Personal information
- Full name: John Seaton
- Born: 15 January 1844 Nottingham, Nottinghamshire, England
- Died: 14 October 1918 (aged 74) Oldham, Lancashire, England
- Batting: Right-handed
- Bowling: Right-arm medium

Domestic team information
- 1872: Nottinghamshire

Career statistics
| Competition | First-class |
| Matches | 4 |
| Runs scored | 80 |
| Batting average | 11.42 |
| 100s/50s | –/– |
| Top score | 27 |
| Balls bowled | 20 |
| Wickets | 1 |
| Bowling average | 12.00 |
| 5 wickets in innings | – |
| 10 wickets in match | – |
| Best bowling | 1/12 |
| Catches/stumpings | 1/– |
- Source: Cricinfo, 18 February 2013

= John Seaton (cricketer) =

English cricketer

John Seaton born on 15 January 1844 and passed on 14 October 1918; was an English cricketer. Seaton was a right-handed batsman who bowled right-arm medium pace. He was born at Nottingham, Nottinghamshire.

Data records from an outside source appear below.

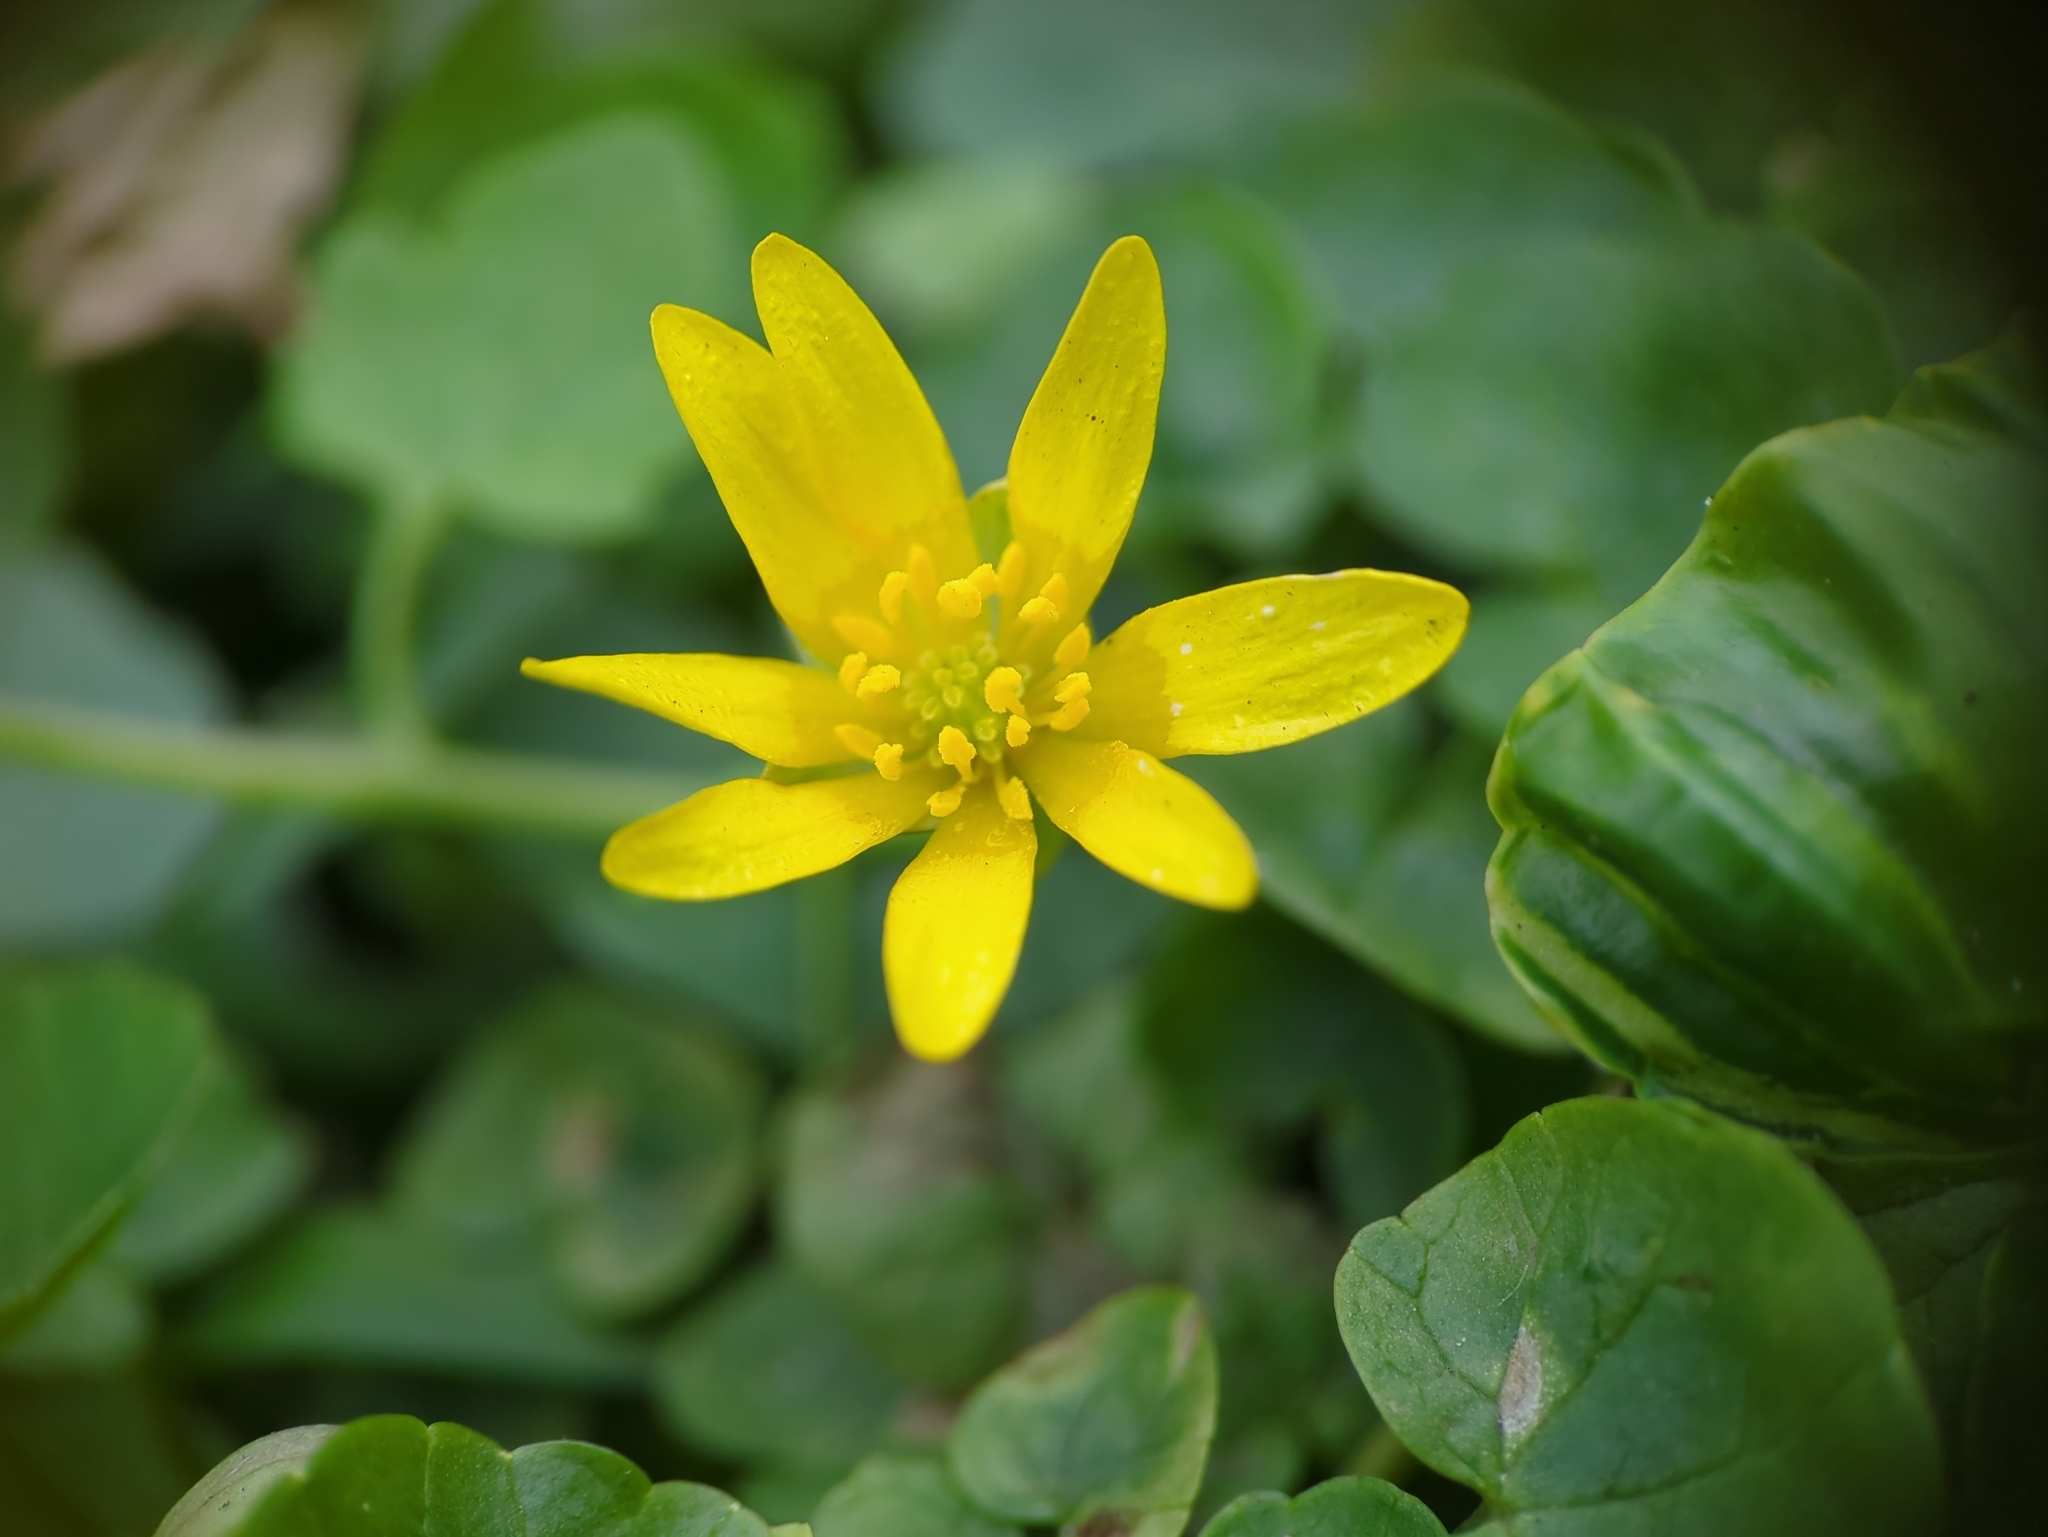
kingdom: Plantae
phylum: Tracheophyta
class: Magnoliopsida
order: Ranunculales
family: Ranunculaceae
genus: Ficaria
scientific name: Ficaria verna
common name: Lesser celandine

Seaton made his first-class debut for Nottinghamshire against a combined Yorkshire in 1872 at Prince's Cricket Ground, Chelsea. He made three further first-class appearances for Nottinghamshire in that season, against Surrey at The Oval, Yorkshire at Bramall Lane, and Gloucestershire at Clifton College Close Ground. In his four first-class matches, Seaton scored 80 runs at an average of 11.42, with a high score of 27. He also took a single wicket with the ball.

He died at Oldham, Lancashire on 14 October 1918.